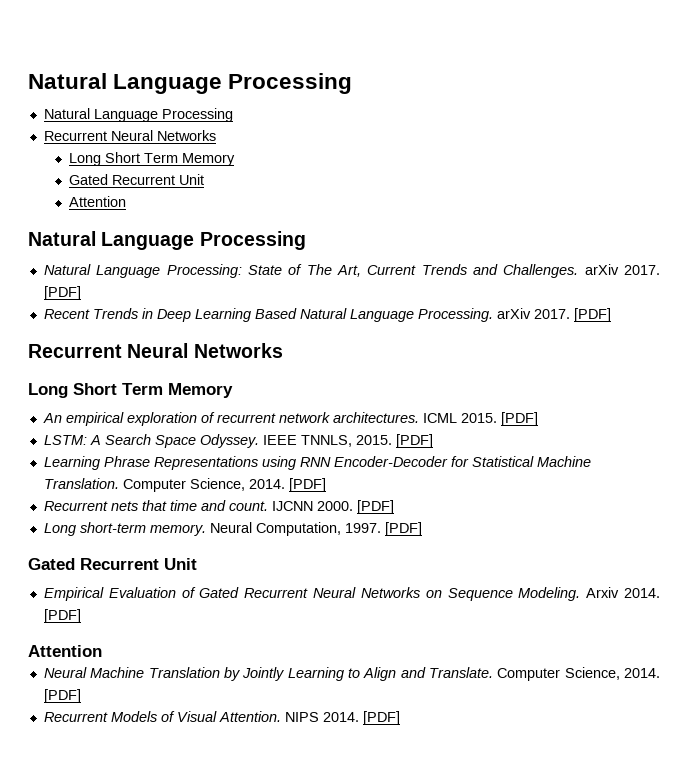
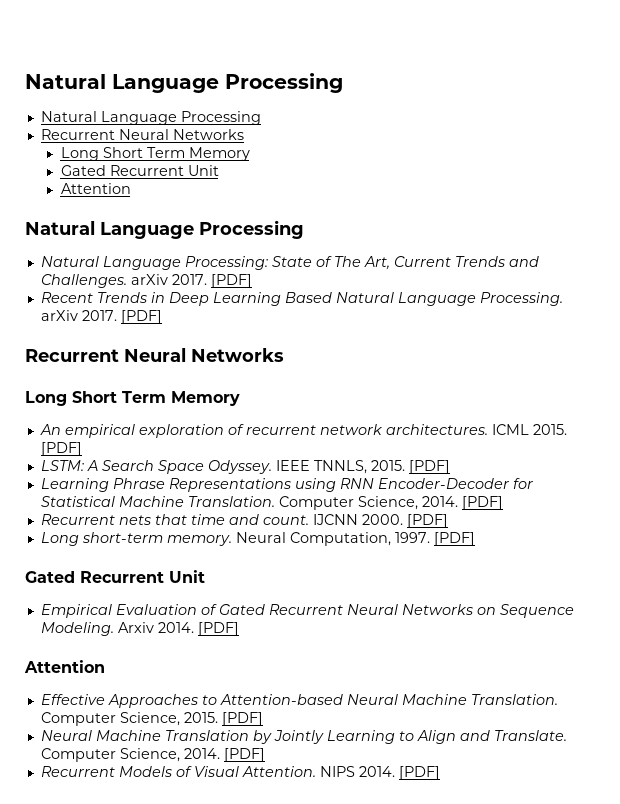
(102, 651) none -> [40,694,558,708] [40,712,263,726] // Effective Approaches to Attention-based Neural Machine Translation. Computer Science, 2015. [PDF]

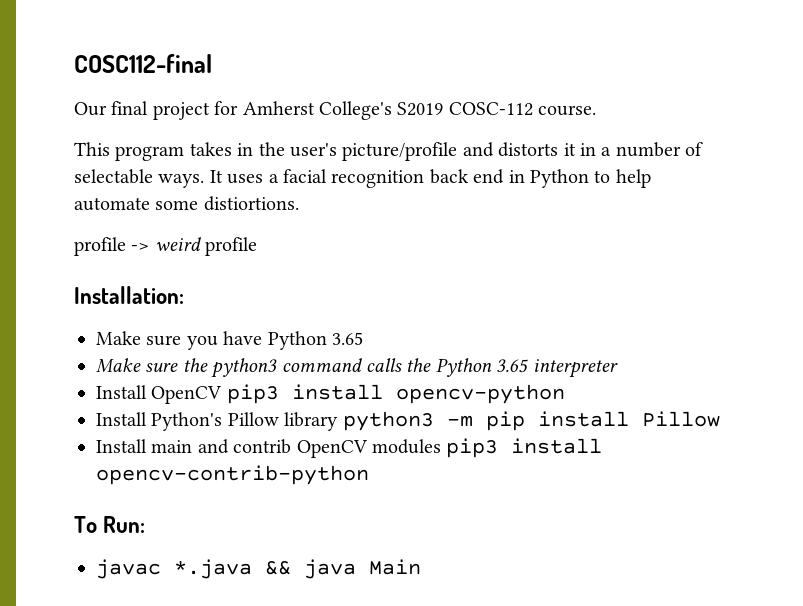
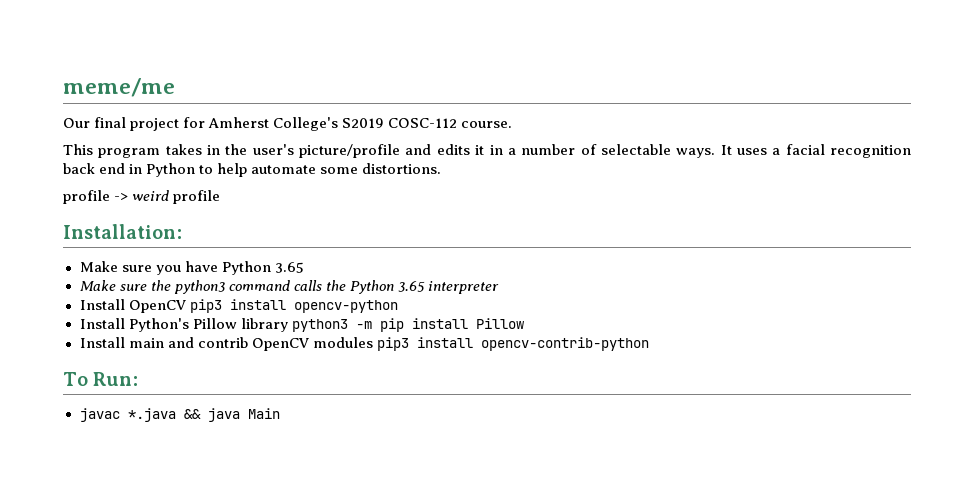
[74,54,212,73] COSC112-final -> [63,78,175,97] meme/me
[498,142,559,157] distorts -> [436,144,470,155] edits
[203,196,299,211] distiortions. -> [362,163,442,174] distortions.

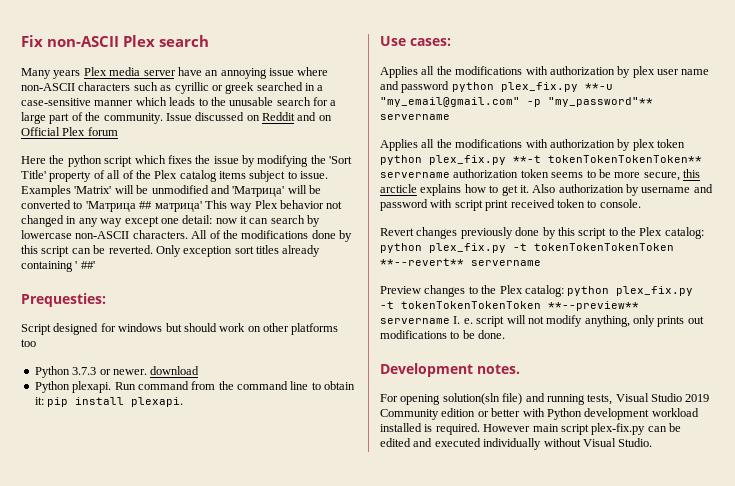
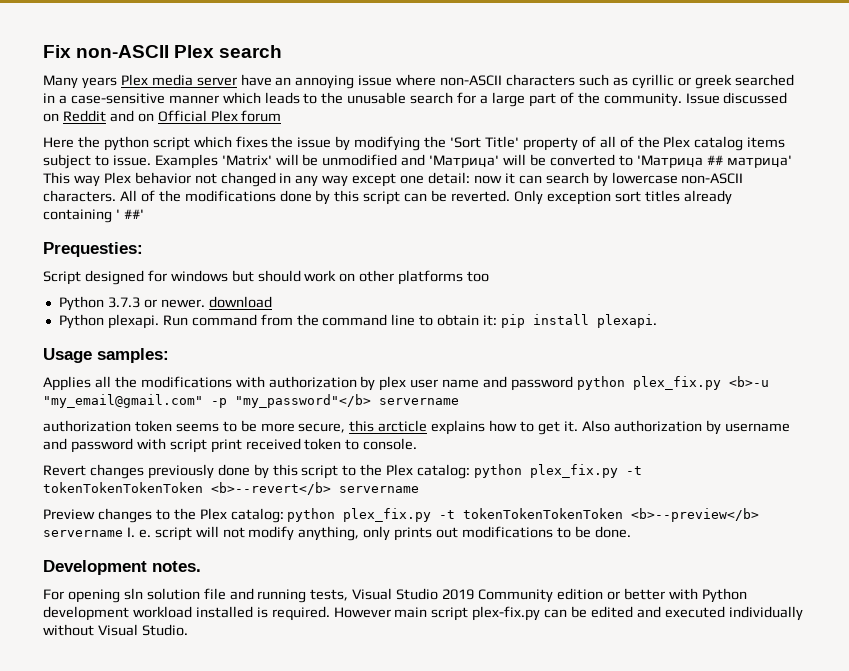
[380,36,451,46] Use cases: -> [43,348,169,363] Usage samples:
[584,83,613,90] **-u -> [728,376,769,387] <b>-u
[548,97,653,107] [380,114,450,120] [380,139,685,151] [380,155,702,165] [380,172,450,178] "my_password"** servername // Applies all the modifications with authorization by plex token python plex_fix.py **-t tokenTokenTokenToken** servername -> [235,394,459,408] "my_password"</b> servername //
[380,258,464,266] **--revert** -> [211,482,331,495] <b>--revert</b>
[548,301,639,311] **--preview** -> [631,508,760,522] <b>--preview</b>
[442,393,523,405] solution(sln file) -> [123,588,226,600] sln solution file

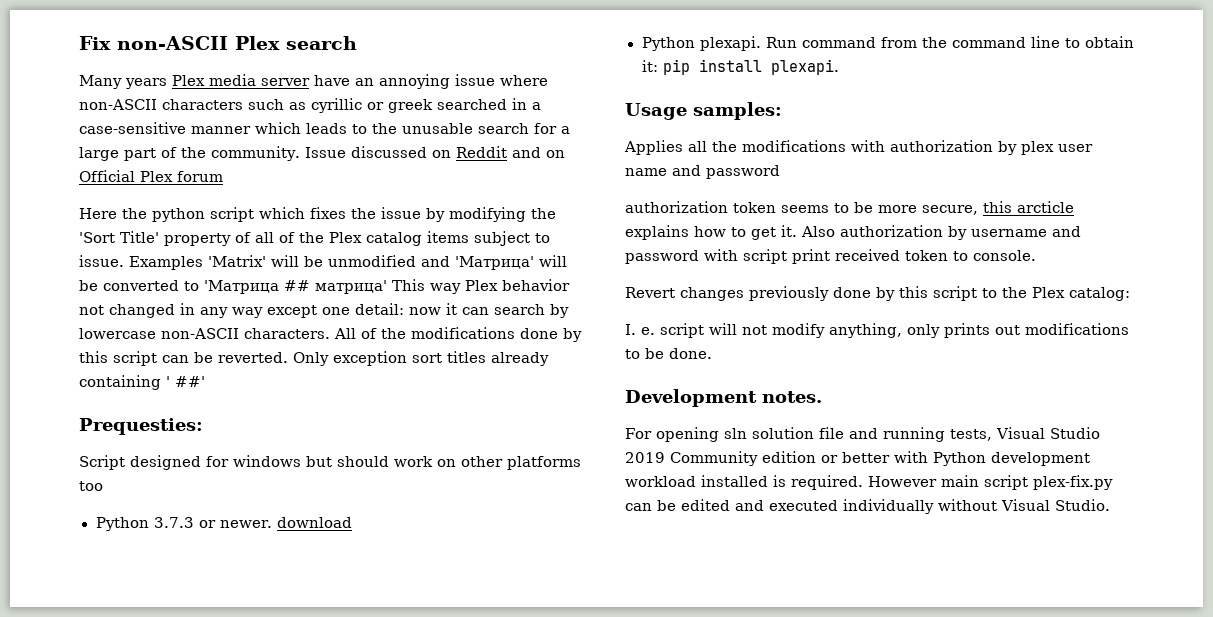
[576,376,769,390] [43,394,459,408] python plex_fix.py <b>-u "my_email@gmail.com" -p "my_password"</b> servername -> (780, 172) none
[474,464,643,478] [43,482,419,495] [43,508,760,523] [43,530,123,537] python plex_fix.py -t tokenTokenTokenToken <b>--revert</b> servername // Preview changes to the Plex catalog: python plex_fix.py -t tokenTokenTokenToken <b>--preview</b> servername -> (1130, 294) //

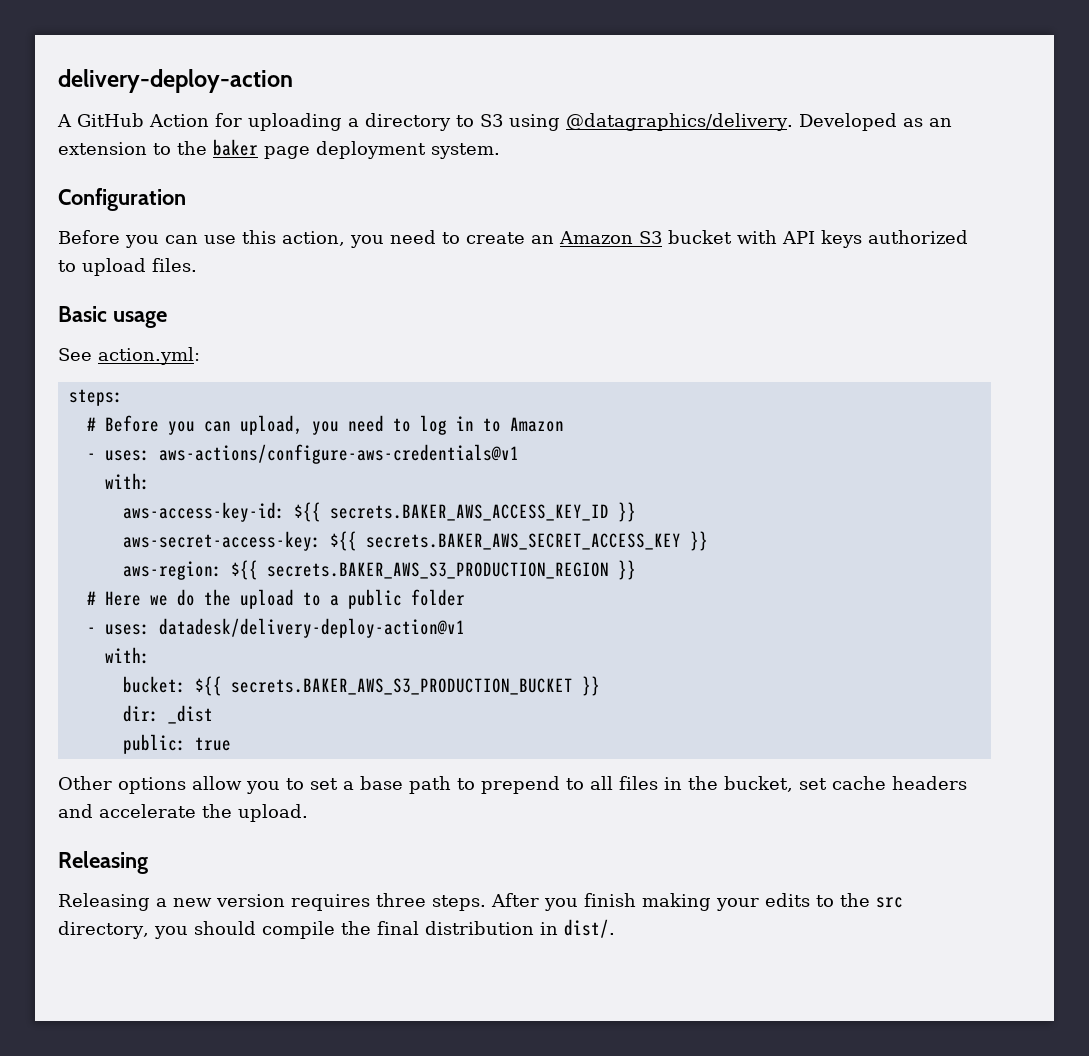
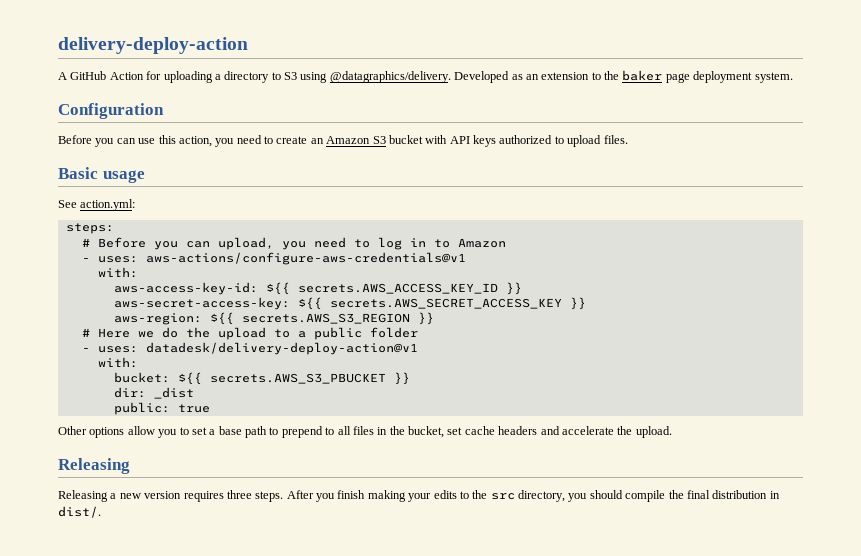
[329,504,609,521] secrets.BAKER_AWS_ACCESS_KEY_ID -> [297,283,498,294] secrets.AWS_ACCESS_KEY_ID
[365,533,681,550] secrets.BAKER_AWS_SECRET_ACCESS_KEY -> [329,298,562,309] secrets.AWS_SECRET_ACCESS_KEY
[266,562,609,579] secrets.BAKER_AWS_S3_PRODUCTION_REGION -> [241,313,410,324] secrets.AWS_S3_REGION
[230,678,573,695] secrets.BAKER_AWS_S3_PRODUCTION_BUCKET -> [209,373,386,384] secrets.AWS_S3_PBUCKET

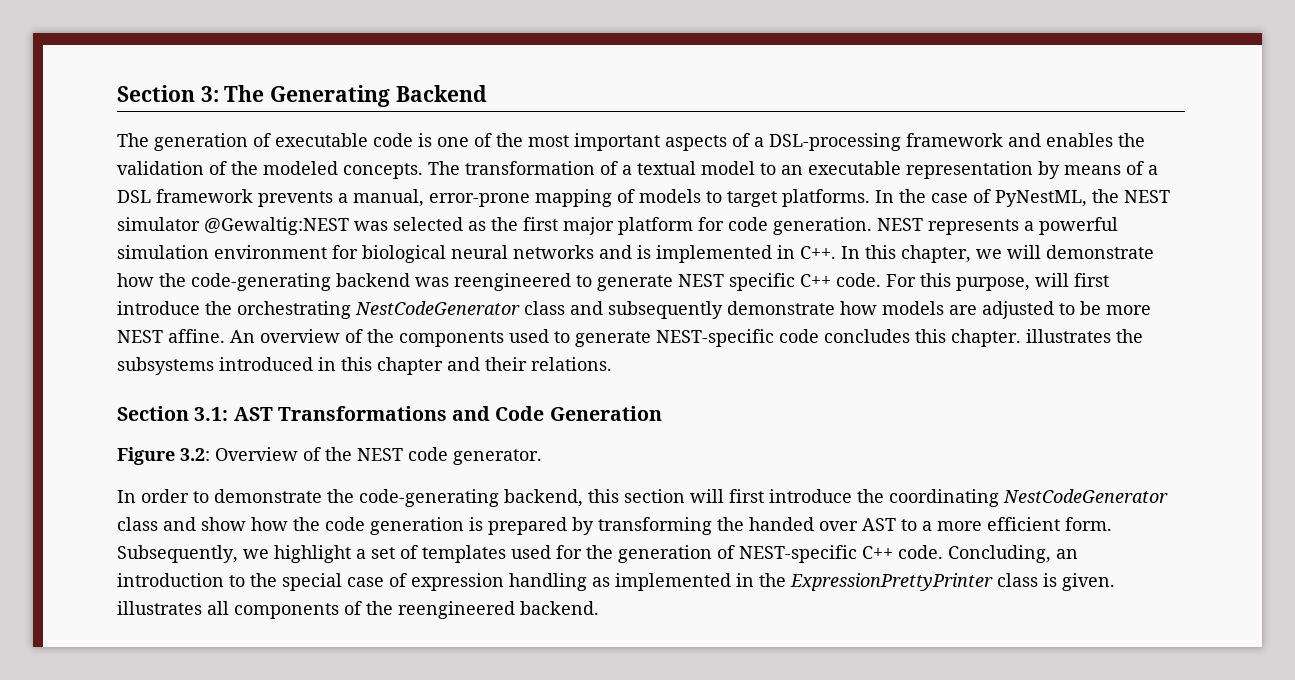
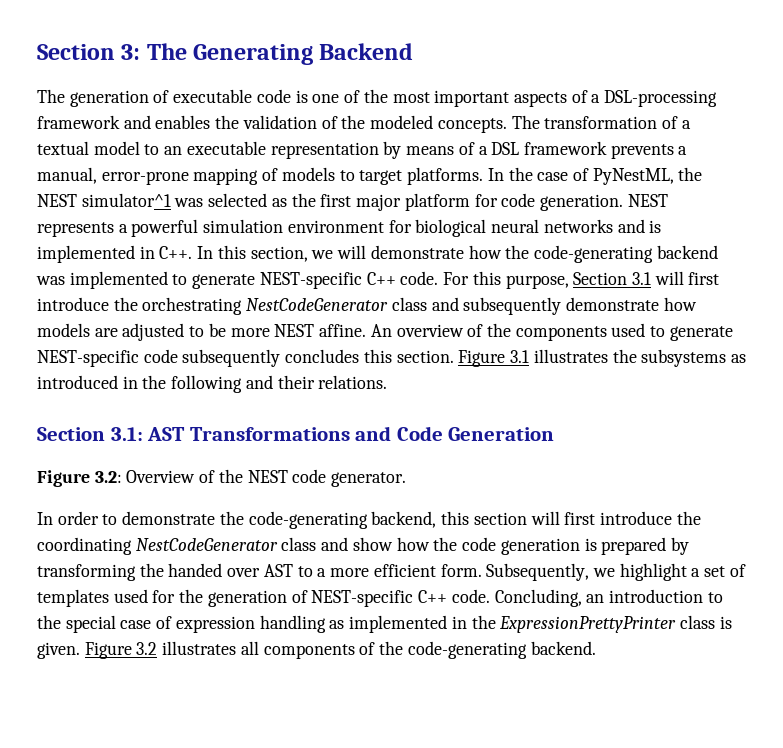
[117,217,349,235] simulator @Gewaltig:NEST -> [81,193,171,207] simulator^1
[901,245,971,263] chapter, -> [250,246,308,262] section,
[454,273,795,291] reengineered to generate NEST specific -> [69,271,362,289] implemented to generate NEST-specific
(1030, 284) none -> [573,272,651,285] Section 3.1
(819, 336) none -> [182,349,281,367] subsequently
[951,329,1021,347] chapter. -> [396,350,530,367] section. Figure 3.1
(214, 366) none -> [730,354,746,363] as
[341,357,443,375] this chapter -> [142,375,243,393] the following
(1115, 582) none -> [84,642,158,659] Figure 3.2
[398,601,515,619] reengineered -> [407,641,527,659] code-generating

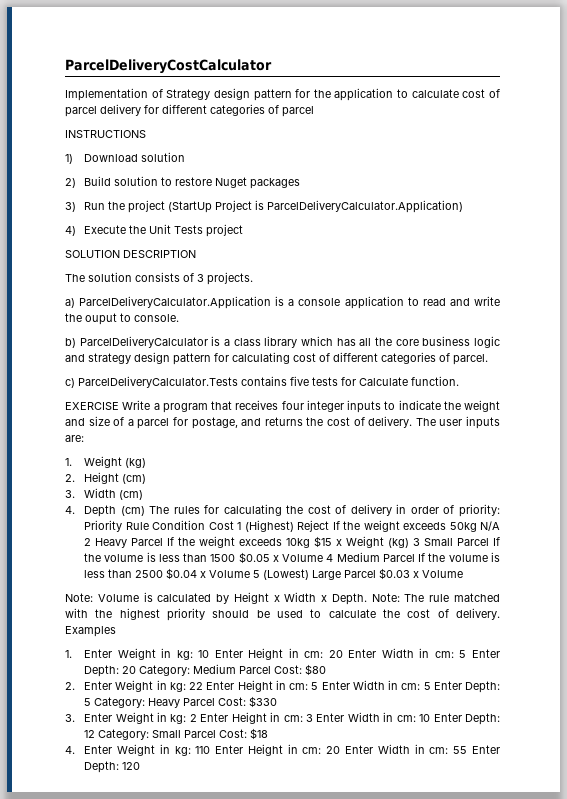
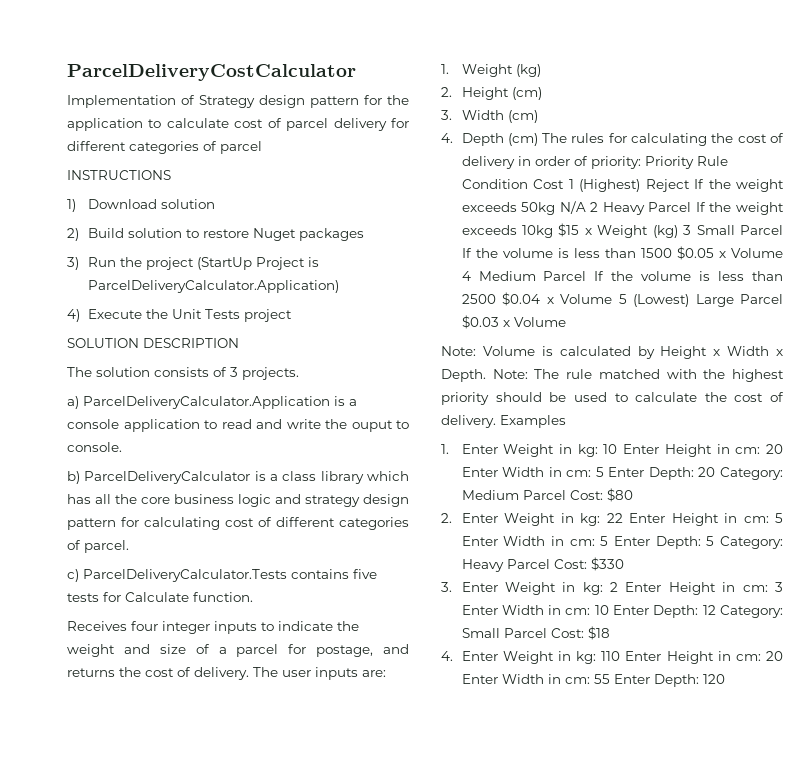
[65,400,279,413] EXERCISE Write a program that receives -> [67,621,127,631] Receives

Task details:
Across the data, pull every line containing the string "tokenTokenTokenToken".

Answer for this exercise:
[548,97,653,107] [380,114,450,120] [380,139,685,151] [380,155,702,165] [380,172,450,178] "my_password"** servername // Applies all the modifications with authorization by plex token python plex_fix.py **-t tokenTokenTokenToken** servername -> [235,394,459,408] "my_password"</b> servername //
[474,464,643,478] [43,482,419,495] [43,508,760,523] [43,530,123,537] python plex_fix.py -t tokenTokenTokenToken <b>--revert</b> servername // Preview changes to the Plex catalog: python plex_fix.py -t tokenTokenTokenToken <b>--preview</b> servername -> (1130, 294) //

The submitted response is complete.